DANS SA CHAMBRE, Helgi faisait les cent pas. Après avoir vu les souvenirs de Rùnar, elle s’était mise à former le puzzle dans sa tête.
Helgi fit un premier tour de sa chambre. La guerre à Lysende… Elle avait maintenant la réponse : Sygin était la mère de Rùnar. Forseti, le Jarl de Lysende, était le père de Sigurd et Brynhilde. Forseti avait accueilli Sygin et son fils dans sa Halle, alors qu’ils venaient tout juste d’arriver en Halvard. Sygin, avide de vengeance envers Forseti, s’était rapprochée de lui, et avait même feint de l’aimer. Cependant, elle l’avait affaibli, sous couvert d’une volonté de prendre soin de lui, elle lui avait administré régulièrement le plus lent des poisons, suffisamment pour qu’il en devienne malade. Forseti, s’affaiblissant et ayant une confiance aveugle en Sygin, lui avait cédé une partie du pouvoir, gardant l’autre, et formant Brynhilde à celle-ci. Il avait préparé longuement sa fille ainsi pour le jour où il mourrait. Ainsi, les plans de Sygin purent se mettre en œuvre. Elle fit grossir l’armée. Elle fit creuser un passage sous les montagnes, une percée dans la frontière naturelle séparant les deux régions. Son ambition : conquérir l’Ouest et avoir la main sur Varangar. Les tensions entre les deux régions s’étaient installées. Forseti avait tenté plusieurs fois d’éteindre le feu en envoyant Brynhilde rencontrer les représentants de l’Ouest, mais Sygin parvenait toujours à corrompre l’un d’entre eux, et à nourrir le feu. Et puis un jour, l’un des représentants de l’Ouest perdit son calme et rompit le serment de non-agression, en tentant d’assassiner Sygin, ce qui déclencha la guerre.

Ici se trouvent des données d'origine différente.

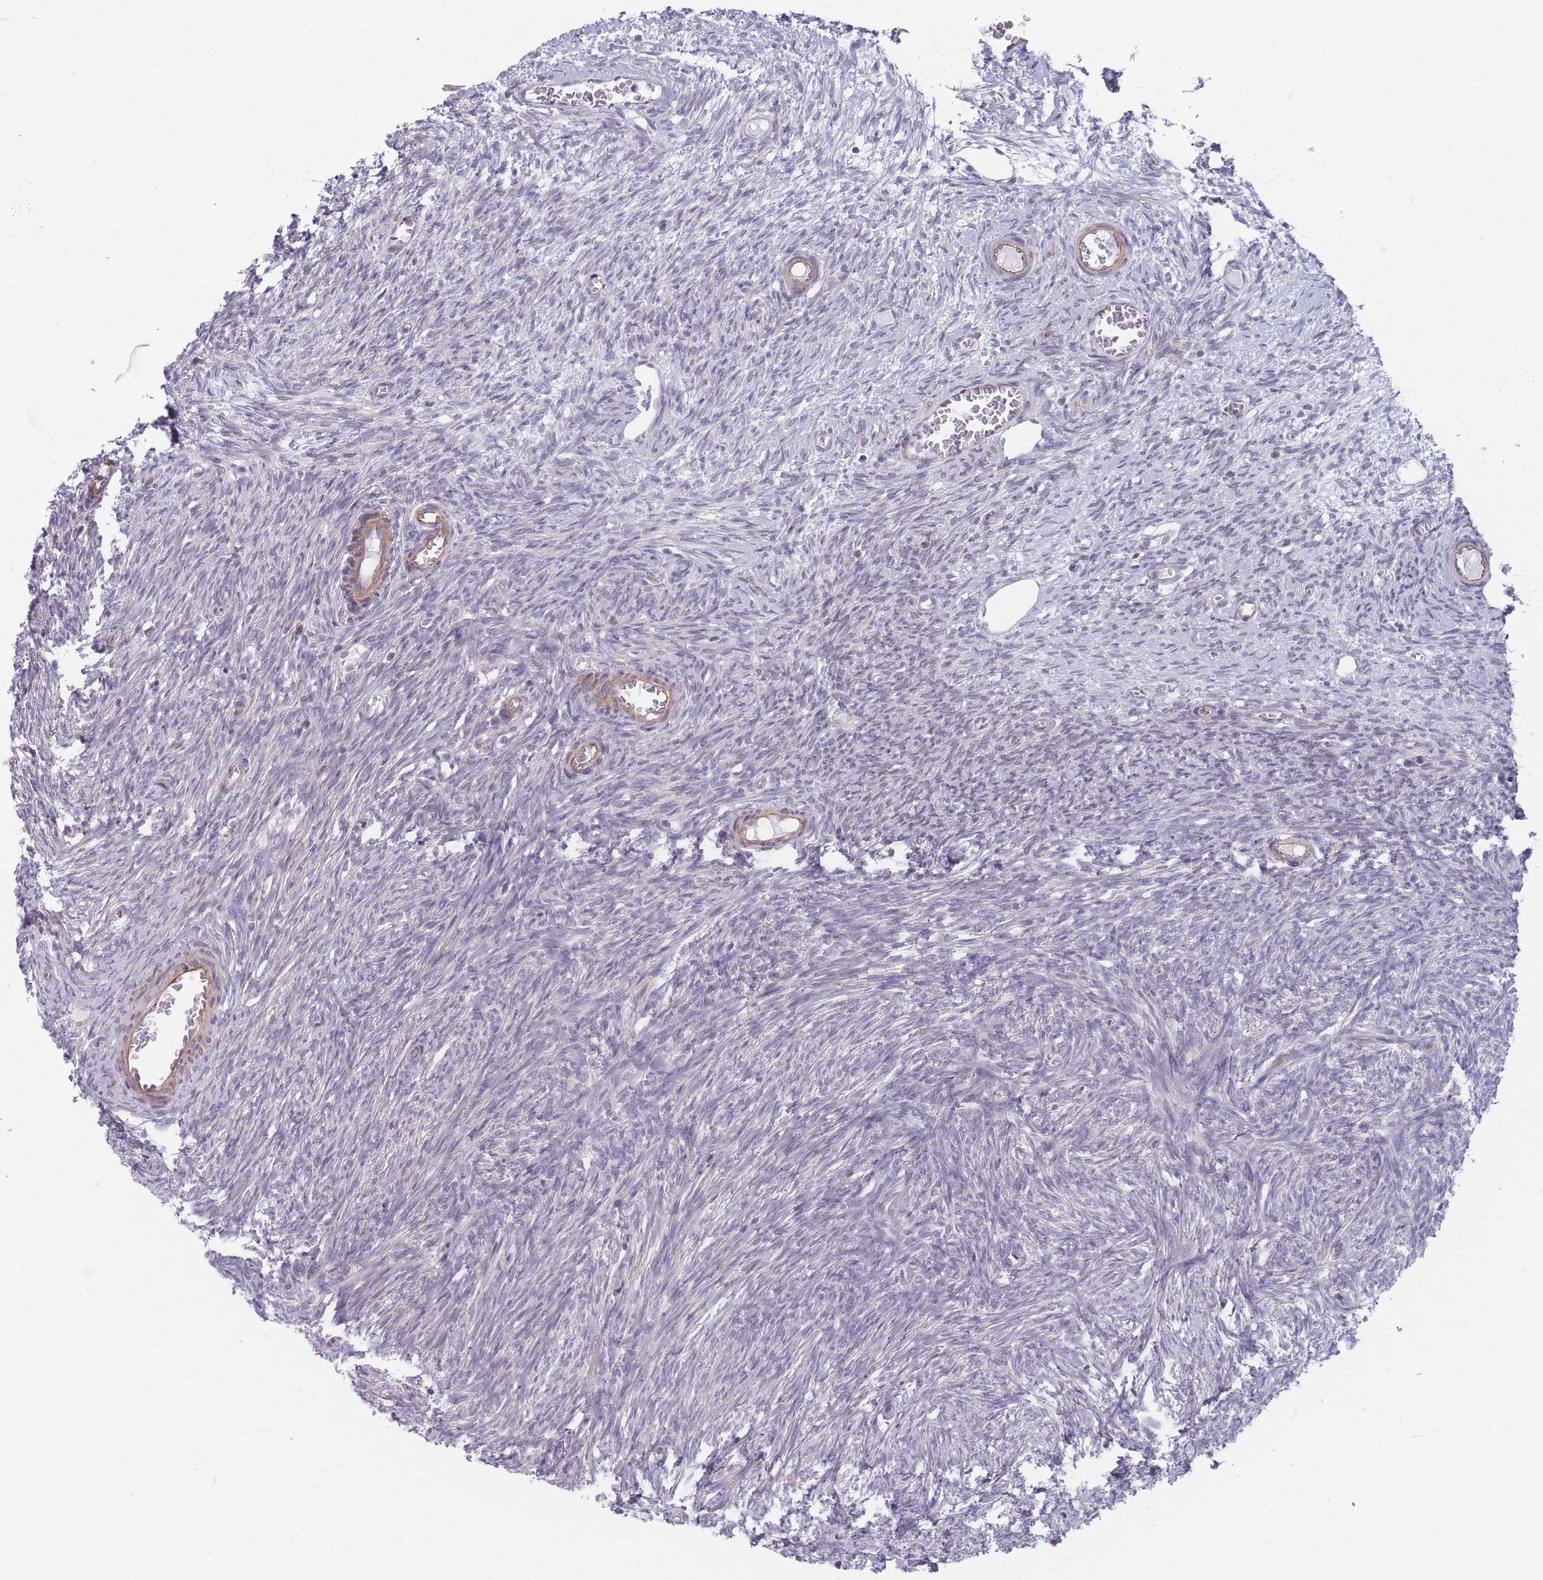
{"staining": {"intensity": "negative", "quantity": "none", "location": "none"}, "tissue": "ovary", "cell_type": "Ovarian stroma cells", "image_type": "normal", "snomed": [{"axis": "morphology", "description": "Normal tissue, NOS"}, {"axis": "topography", "description": "Ovary"}], "caption": "Ovary stained for a protein using immunohistochemistry (IHC) demonstrates no positivity ovarian stroma cells.", "gene": "VRK2", "patient": {"sex": "female", "age": 44}}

Elle entama le deuxième tour. Brynhilde… Elle a un pouvoir particulier, et on la nomme Herkkä. Comme moi… Pendant la guerre, elle a vu le meurtre de son père, tué par son frère, Sigurd. Elle a alors cédé au Chaos. Une tempête s’était levée sur Lysende, Brynhild fut foudroyée et disparut, à sa place est apparue alors Gunnhild, impérieuse, impressionnante, immense. Elle déversa le Chaos sur la région, la transformant en désert, la poussière et le Chaos tuant toute forme de vie sous son passage. Elle détruisit ainsi Lysende et fit naître Forvirring. Le cataclysme que Baleygr m’a raconté… C’était ça. Il m’a parlé de la magie pour cette raison…
Un troisième tour… Rùnar et Sigurd… Rùnar a été manipulé par sa mère. Hypnotisé et possédé, il a poussé Sigurd à tuer Forseti. Lorsque Gunnhild est apparue, pendant un temps Rùnar a été sous son contrôle, lui apprenant les sortilèges interdits de la nécromancie permettant de ramener les morts à la vie, et l’aidant ainsi à lever une armée de draugr. Mais bientôt elle n’eut plus besoin de lui et se débarrassa de lui, le laissant pour mort au milieu du désert mortel qu’est devenu la région de Forvirring. Elle a gardé prisonnier Sigurd, le gardant inconscient le temps de savoir quoi faire de lui, planifiant minutieusement sa vengeance. Rùnar s’était réveillé plus tard, en partie libéré de sa possession, parvint à récupérer Sigurd et à quitter la région, passant la frontière et atteignant la Tour des Mages.
Un quatrième tour. Le mal de Rùnar… On l’avait envoyé voir Hyndllah. D’un coup, elle s’arrêta. Elle venait de comprendre. Il n’est pas totalement libéré… Elle reprit son tour. Hyndllah lui avait expliqué par rapport à son propre pouvoir, celle d’une Herkkä… Brynhilde et moi… Si on ne fait pas attention, on peut se perdre dans le Chaos ou l’Equilibre, mais dans les deux cas c’est mauvais… Brynhilde en cédant au Chaos a disparu… Et a détruit toute une région… Mais mon pouvoir est particulier… Les Kuolettava pour eux la source… C’est le Chaos ?… Elle sortit brutalement de sa chambre pour se précipiter dans celle de Baleygr. Elle n’avait pas du tout fait attention qu’elle venait sans doute de capter l’attention de Sigurd et de Rùnar. Son esprit et ses pensées étaient entièrement dédiée à former le puzzle qu’elle commençait enfin à pouvoir former. Elle fouilla la chambre, quitte à mettre les affaires sens dessus dessous, jusqu’à ce qu’elle le trouve. Le Halvardasaga. Elle l’ouvrit, et tourna les pages rapidement. Elle trouva alors ce qu’elle cherchait. Kuolettava… Magie du Chaos… Donc si ce que j’ai vu est clair… Alors cela veut dire… Ses yeux s’agrandirent.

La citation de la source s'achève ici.